SUPPLIED DATA —
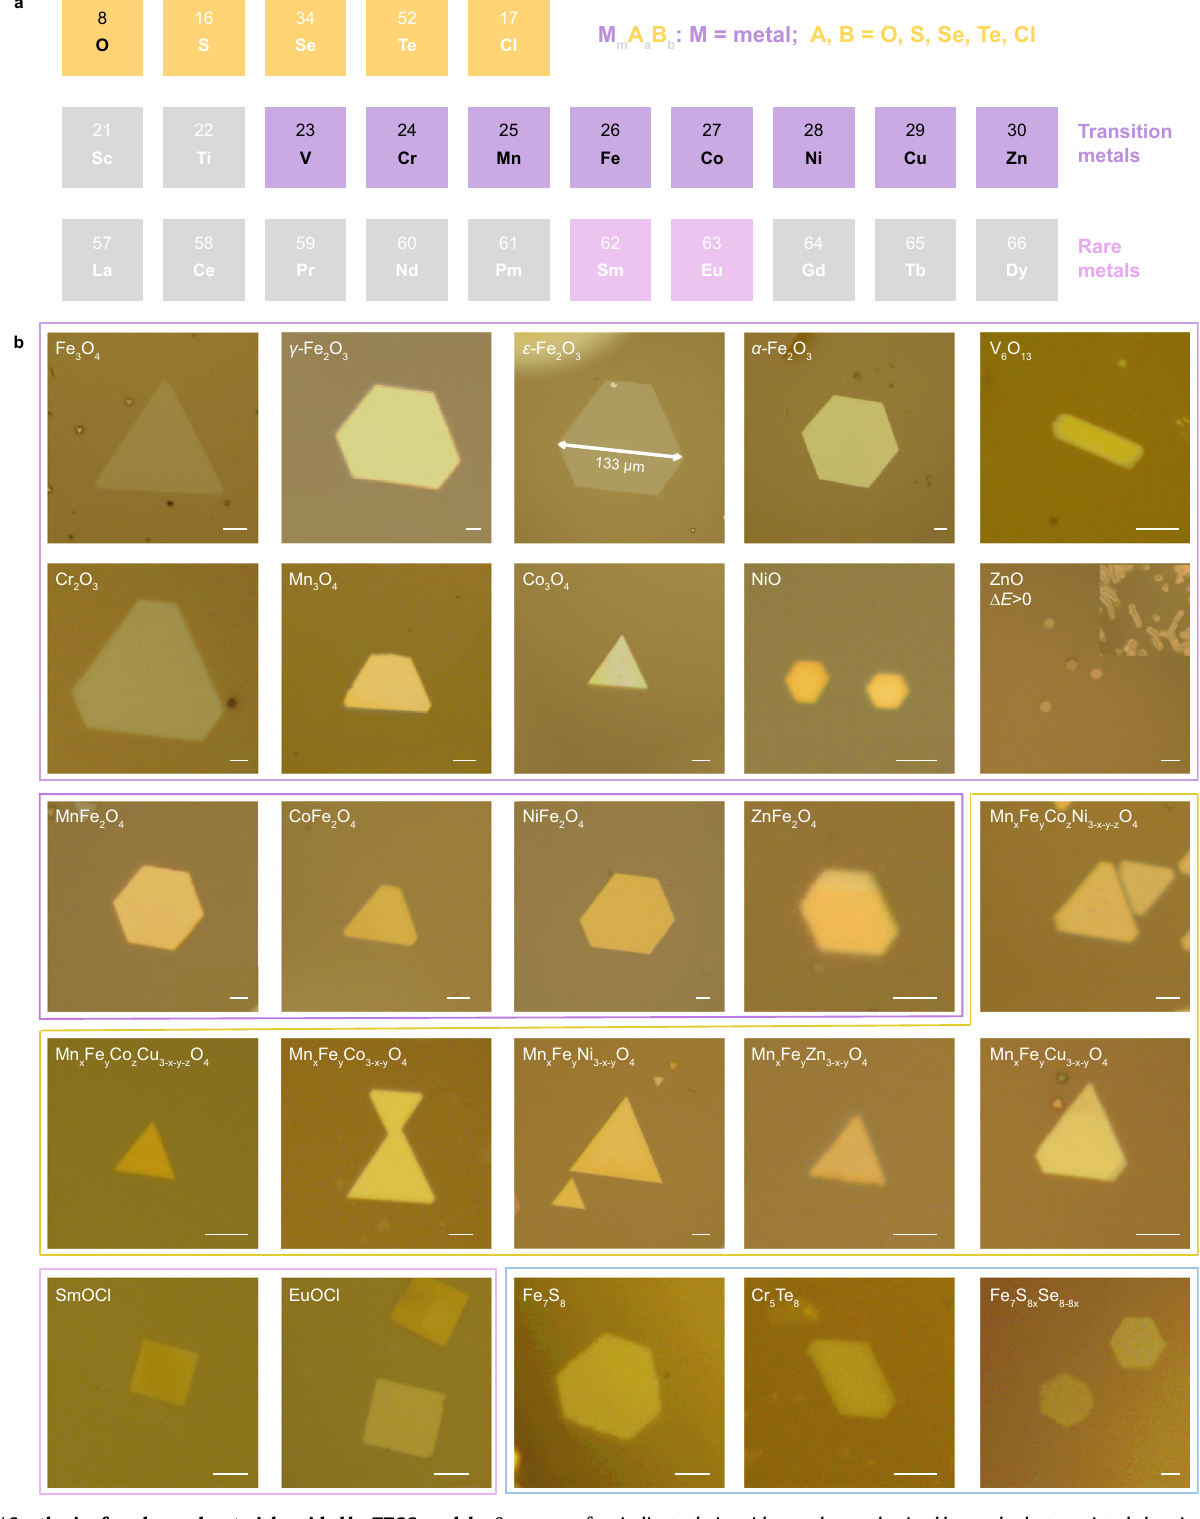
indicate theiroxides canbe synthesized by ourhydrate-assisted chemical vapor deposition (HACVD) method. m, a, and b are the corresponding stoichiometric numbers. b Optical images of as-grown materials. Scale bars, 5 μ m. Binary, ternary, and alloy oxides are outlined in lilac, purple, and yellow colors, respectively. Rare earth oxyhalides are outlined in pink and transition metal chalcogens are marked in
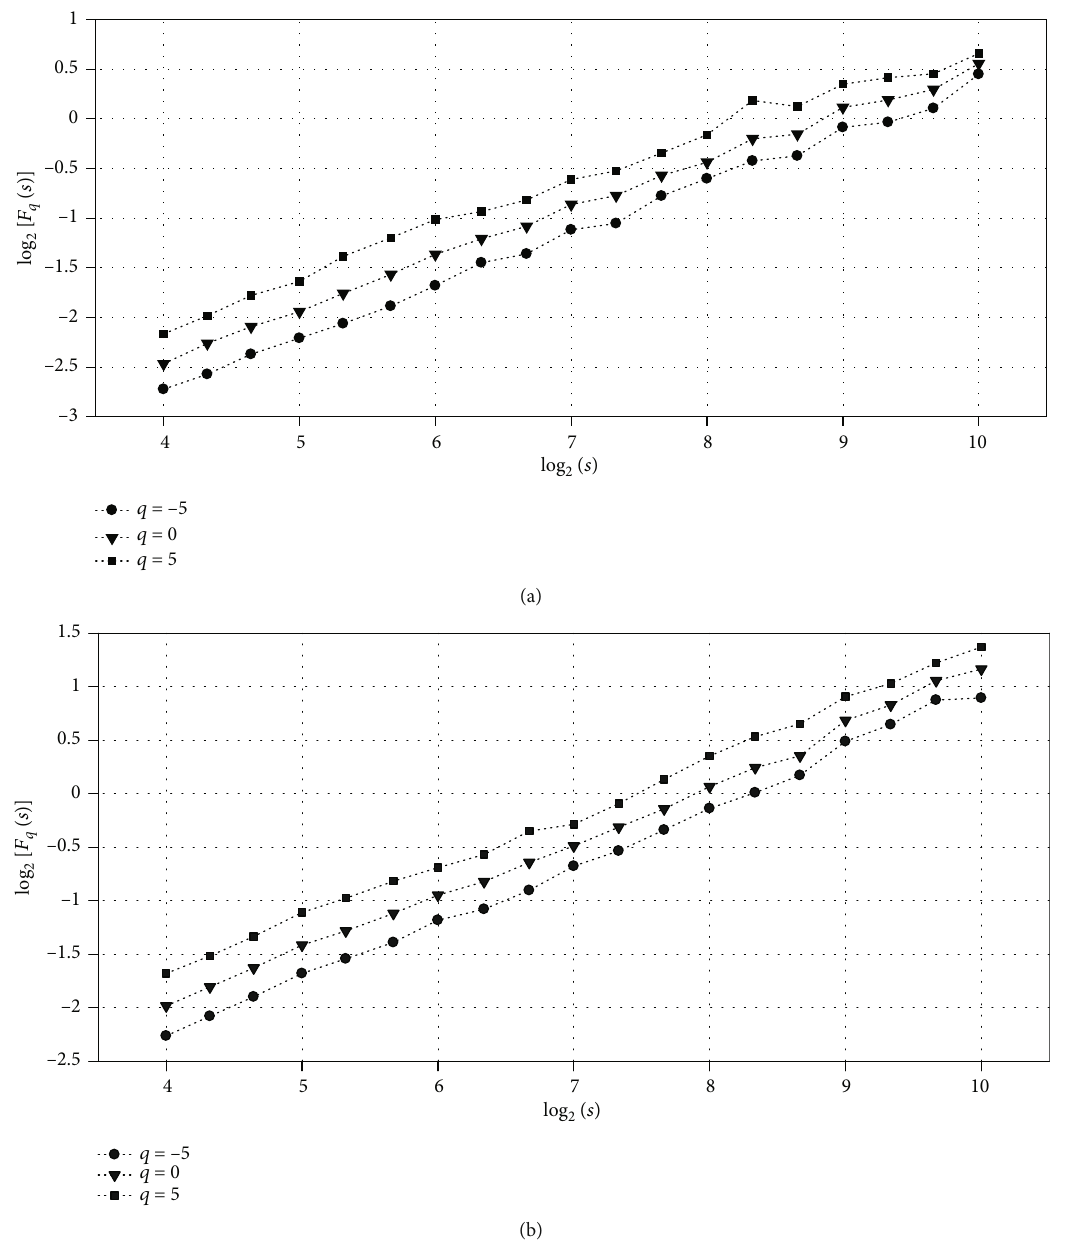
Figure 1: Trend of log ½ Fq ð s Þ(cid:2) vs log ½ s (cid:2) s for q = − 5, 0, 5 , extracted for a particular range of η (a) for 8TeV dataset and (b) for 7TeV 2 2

...

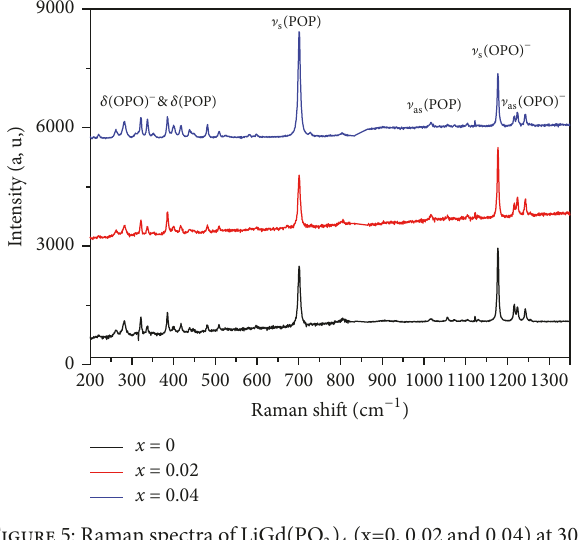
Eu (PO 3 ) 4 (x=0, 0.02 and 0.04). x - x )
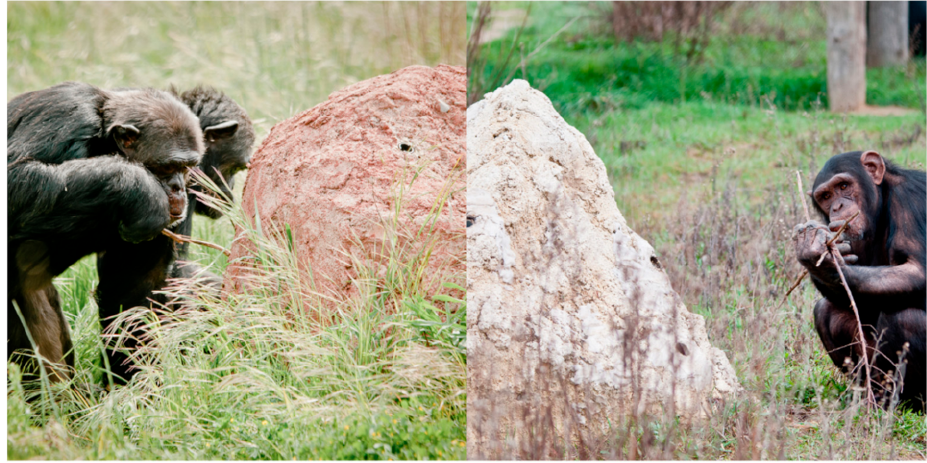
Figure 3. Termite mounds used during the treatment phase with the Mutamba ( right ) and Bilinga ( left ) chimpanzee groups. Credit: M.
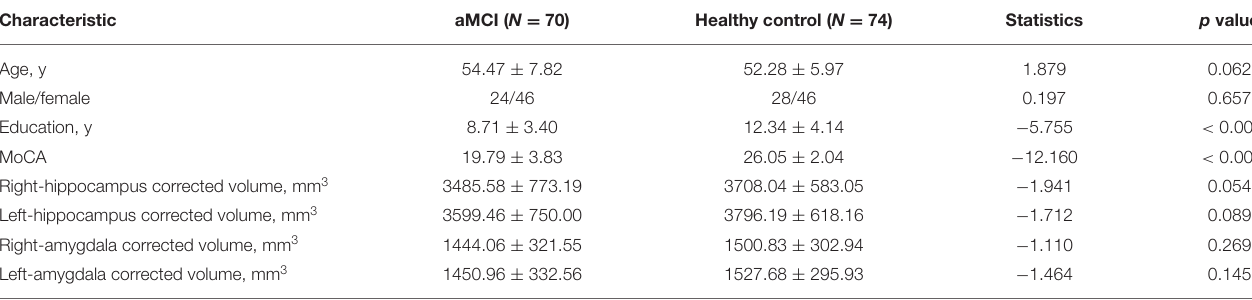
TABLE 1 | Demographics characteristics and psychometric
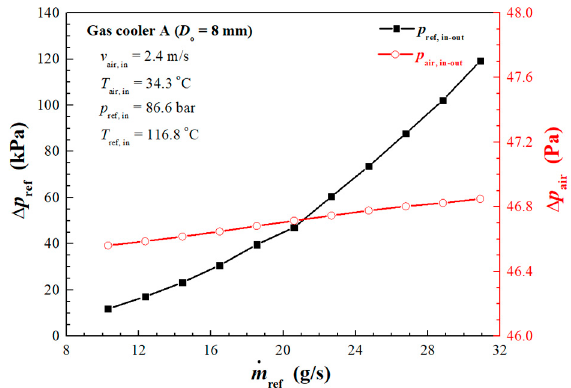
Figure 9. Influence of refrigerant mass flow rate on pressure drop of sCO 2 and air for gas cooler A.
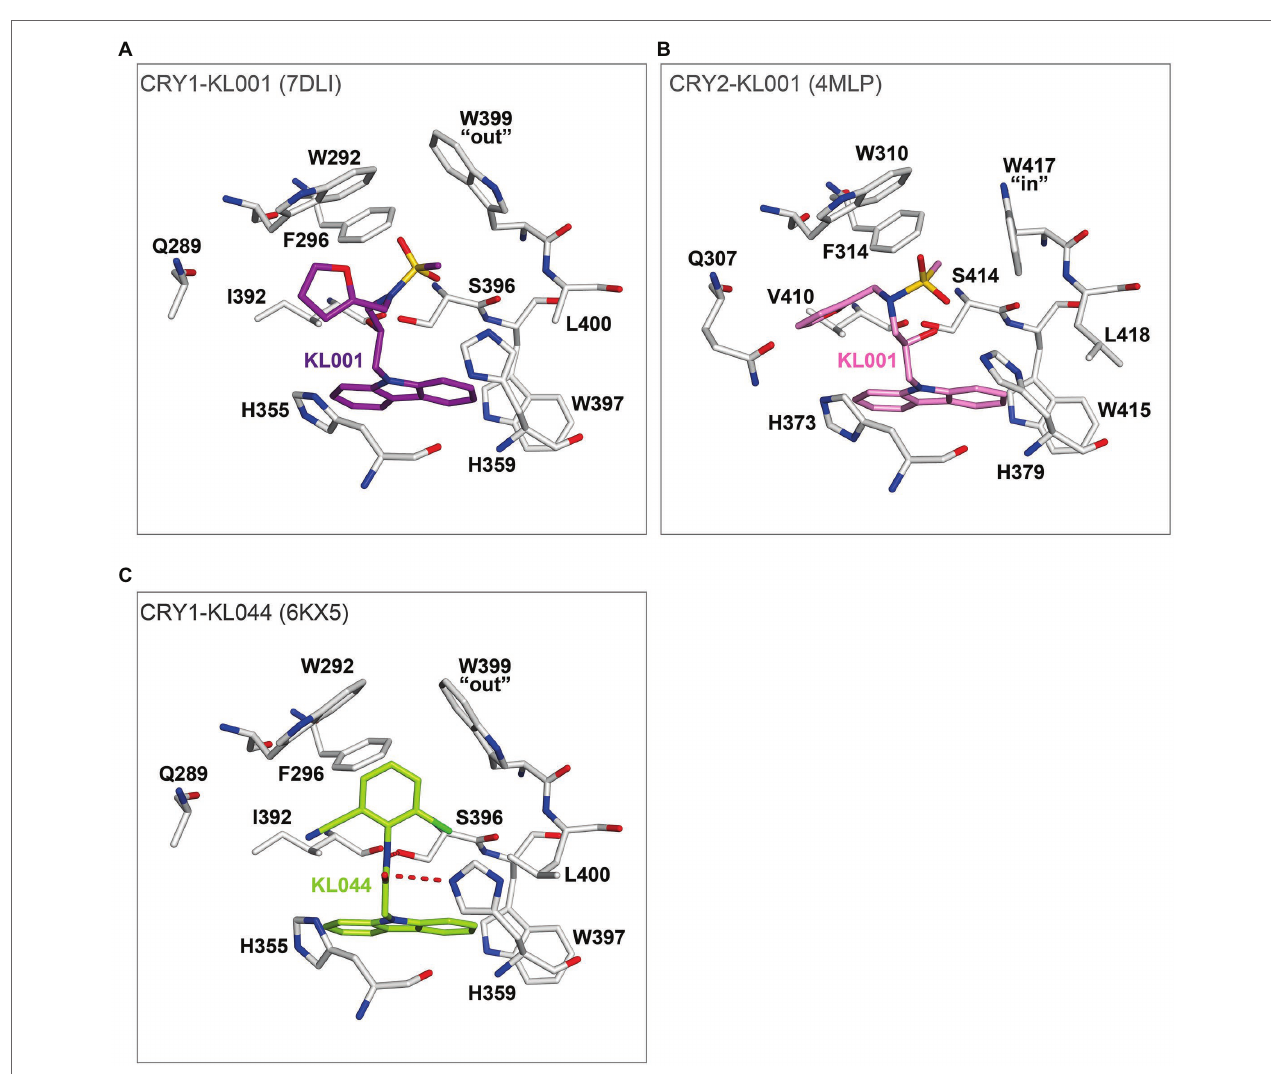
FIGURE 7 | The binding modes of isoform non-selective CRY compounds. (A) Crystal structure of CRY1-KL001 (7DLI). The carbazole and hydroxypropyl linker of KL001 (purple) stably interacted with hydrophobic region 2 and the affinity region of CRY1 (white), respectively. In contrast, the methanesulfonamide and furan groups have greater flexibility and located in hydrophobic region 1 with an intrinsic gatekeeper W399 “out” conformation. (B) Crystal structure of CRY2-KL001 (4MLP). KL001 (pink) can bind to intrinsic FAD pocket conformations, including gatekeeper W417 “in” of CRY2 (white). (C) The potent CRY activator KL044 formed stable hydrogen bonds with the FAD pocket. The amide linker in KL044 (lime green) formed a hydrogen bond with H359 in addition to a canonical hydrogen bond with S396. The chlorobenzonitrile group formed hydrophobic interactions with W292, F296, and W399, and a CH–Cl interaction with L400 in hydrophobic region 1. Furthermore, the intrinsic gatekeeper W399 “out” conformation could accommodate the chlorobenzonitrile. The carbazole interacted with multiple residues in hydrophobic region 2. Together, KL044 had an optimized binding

WHAT THE EXERCISE ASKS —
Leaving all pictures out, output exactly the lines of the material above from the line with "TABLE 1 | Demographics" to the line with "Figure 9. Influence", both included.

RESPONSE AREA —
TABLE 1 | Demographics characteristics and psychometric
Figure 9. Influence of refrigerant mass flow rate on pressure drop of sCO 2 and air for gas cooler A.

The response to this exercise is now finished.